When you consider where his game was two months ago, and the fact that he hasn't played a single round of competitive golf since, he has every reason to be proud. Before the tournament, Brandel Chamblee of the Golf Channel called it "unimaginable" that he actually fixed his short game during his eight-week break.
When Tiger was shanking chips left and right in early February, it looked like a deadly serious issue. Many speculated that he had the yips. Players started publicly taking pity on him. And some in the golf world theorized that his problems were mental, and thus harder to cure than anything mechanical.
Tiger himself provided the clearest evidence that this was a big deal when he voluntarily stepped away from the sport. He could have said he was taking a break from golf to rest of his injured back. But that's not the reason he gave. In a statement, he said "Right now, I need a lot of work on my game, and to still spend time with the people that are important to me. My play, and scores, are not acceptable for tournament golf.
Here's where his short game was in February:
Two weeks before the Masters analysts weren't even sure if he was going to play. And then he showed up and started chipping like it was nothing. It's incredible that his fixed such a glaring problem so quickly.

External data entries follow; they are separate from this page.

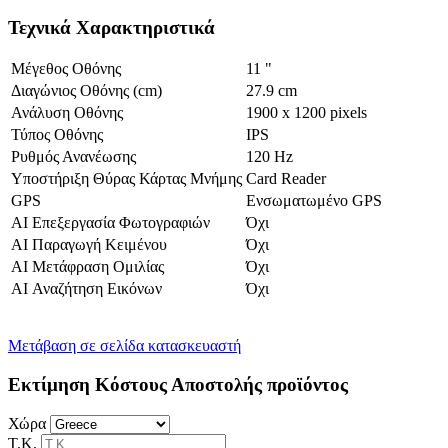
Τεχνικά Χαρακτηριστικά
Μέγεθος Οθόνης
11 "
Διαγώνιος Οθόνης (cm)
27.9 cm
Ανάλυση Οθόνης
1900 x 1200 pixels
Τύπος Οθόνης
IPS
Ρυθμός Ανανέωσης
120 Hz
Υποστήριξη Θύρας Κάρτας Μνήμης
Card Reader
GPS
Ενσωματωμένο GPS
AI Επεξεργασία Φωτογραφιών
Όχι
AI Παραγωγή Κειμένου
Όχι
AI Μετάφραση Ομιλίας
Όχι
AI Αναζήτηση Εικόνων
Όχι
Μετάβαση σε σελίδα κατασκευαστή
Εκτίμηση Κόστους Αποστολής προϊόντος
Χώρα
Τ.Κ.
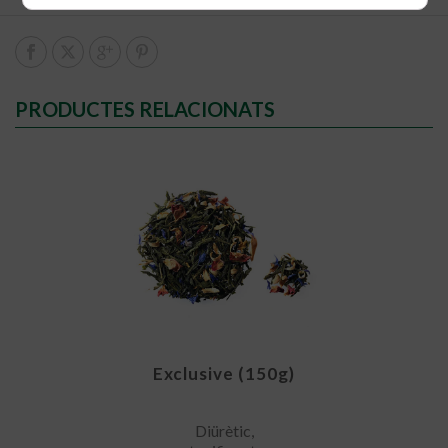
PRODUCTES RELACIONATS
Exclusive (150g)
Diürètic,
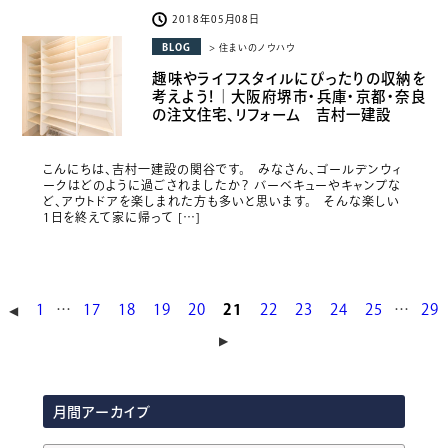
2018年05月08日
BLOG
> 住まいのノウハウ
趣味やライフスタイルにぴったりの収納を
考えよう！｜大阪府堺市・兵庫・京都・奈良
の注文住宅、リフォーム 吉村一建設
こんにちは、吉村一建設の関谷です。 みなさん、ゴールデンウィ
ークはどのように過ごされましたか？ バーベキューやキャンプな
ど、アウトドアを楽しまれた方も多いと思います。 そんな楽しい
1日を終えて家に帰って […]
1
…
17
18
19
20
21
22
23
24
25
…
29
◀︎
▶︎
月間アーカイブ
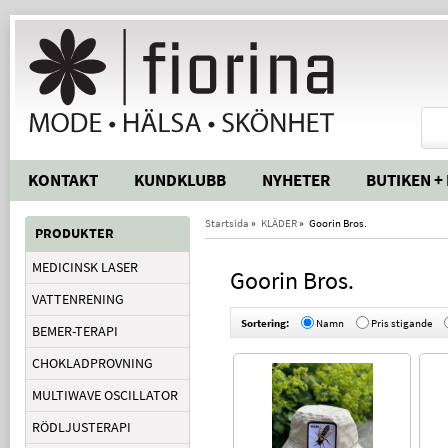
KONTAKT
KUNDKLUBB
NYHETER
BUTIKEN +
Startsida
»
KLÄDER
»
Goorin Bros.
PRODUKTER
MEDICINSK LASER
Goorin Bros.
VATTENRENING
Sortering:
Namn
Pris stigande
BEMER-TERAPI
CHOKLADPROVNING
MULTIWAVE OSCILLATOR
RÖDLJUSTERAPI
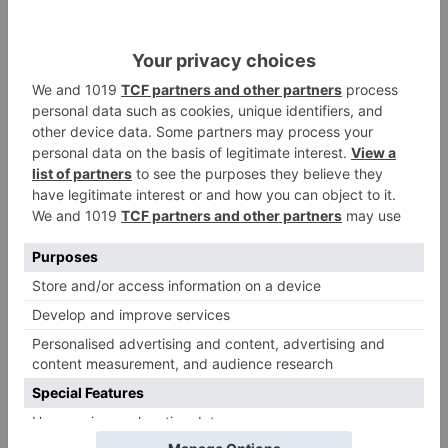
2
dejar atrás su aislamiento con el
inicio de la senda peatonal y
ciclista
Un hombre de 80 años resulta
3
herido en Burgos tras la colisión
entre un turismo y un camión
La provincia de Burgos celebra
4
el día de su patrón
La Guardia Civil desmonta la
5
versión de un repartidor tras
desaparecer 3.256 euros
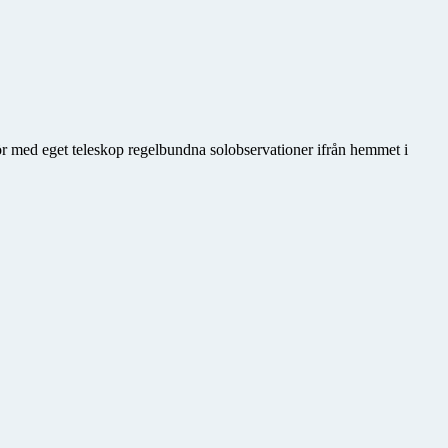
gör med eget teleskop regelbundna solobservationer ifrån hemmet i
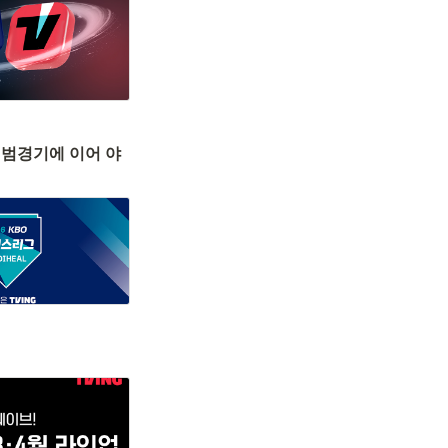
 시범경기에 이어 야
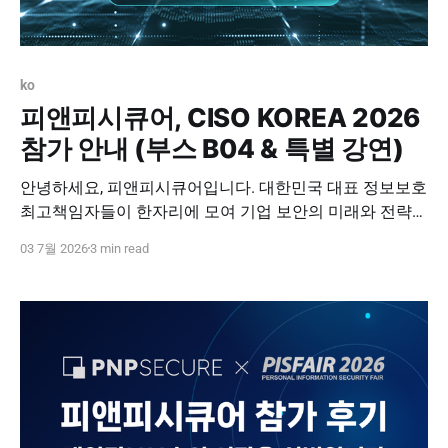
ko
피앤피시큐어, CISO KOREA 2026
참가 안내 (부스 B04 & 특별 강연)
안녕하세요, 피앤피시큐어입니다. 대한민국 대표 정보보호
최고책임자들이 한자리에 모여 기업 보안의 미래와 전략을
논하는 'CISO KOREA 2026'이 개최됩니다. 보안의 패러다
03 7월 2026
3 min read
임이 '방어'에서 '선제적 통제'로 변화하는 지금, 피앤피시큐
어는 이번 행사에서 CISO 분들의 가장 큰 고민거리인 '보이
지 않는 내부 자산과 데이터 사각지대'를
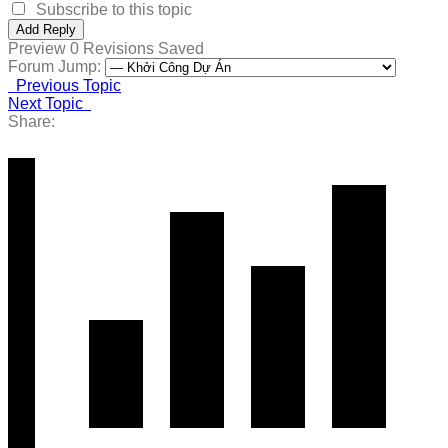
Subscribe to this topic
Preview
0
Revisions
Saved
Forum Jump:
Previous Topic
Next Topic
Share:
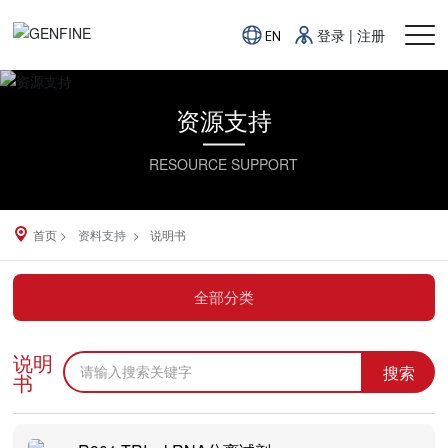
登录
|
注册
EN
资源支持
RESOURCE SUPPORT
首页
资料支持
说明书
全部分类
说明
搜索
书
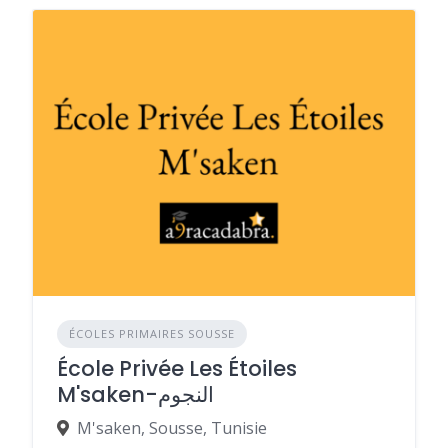
ÉCOLES PRIMAIRES SOUSSE
École Privée Les Étoiles
M'saken-النجوم
M'saken, Sousse, Tunisie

Before the tournament, he told reporters when asked what he was doing for eight weeks, "I worked my a** off. That's the easiest way to kind of describe it. I worked hard. People would never understand how much work I put into it to come back and do this again. But it was sunup to sundown, and whenever I had free time; if the kids were asleep, I'd still be doing it, and then when they were in school, I'd still be doing it. So it was a lot of work."
Tiger isn't going to win the Masters. It took Jordan Spieth roughly 48 hours to take care of that. But his first two rounds at Augusta were as encouraging as he could have hoped.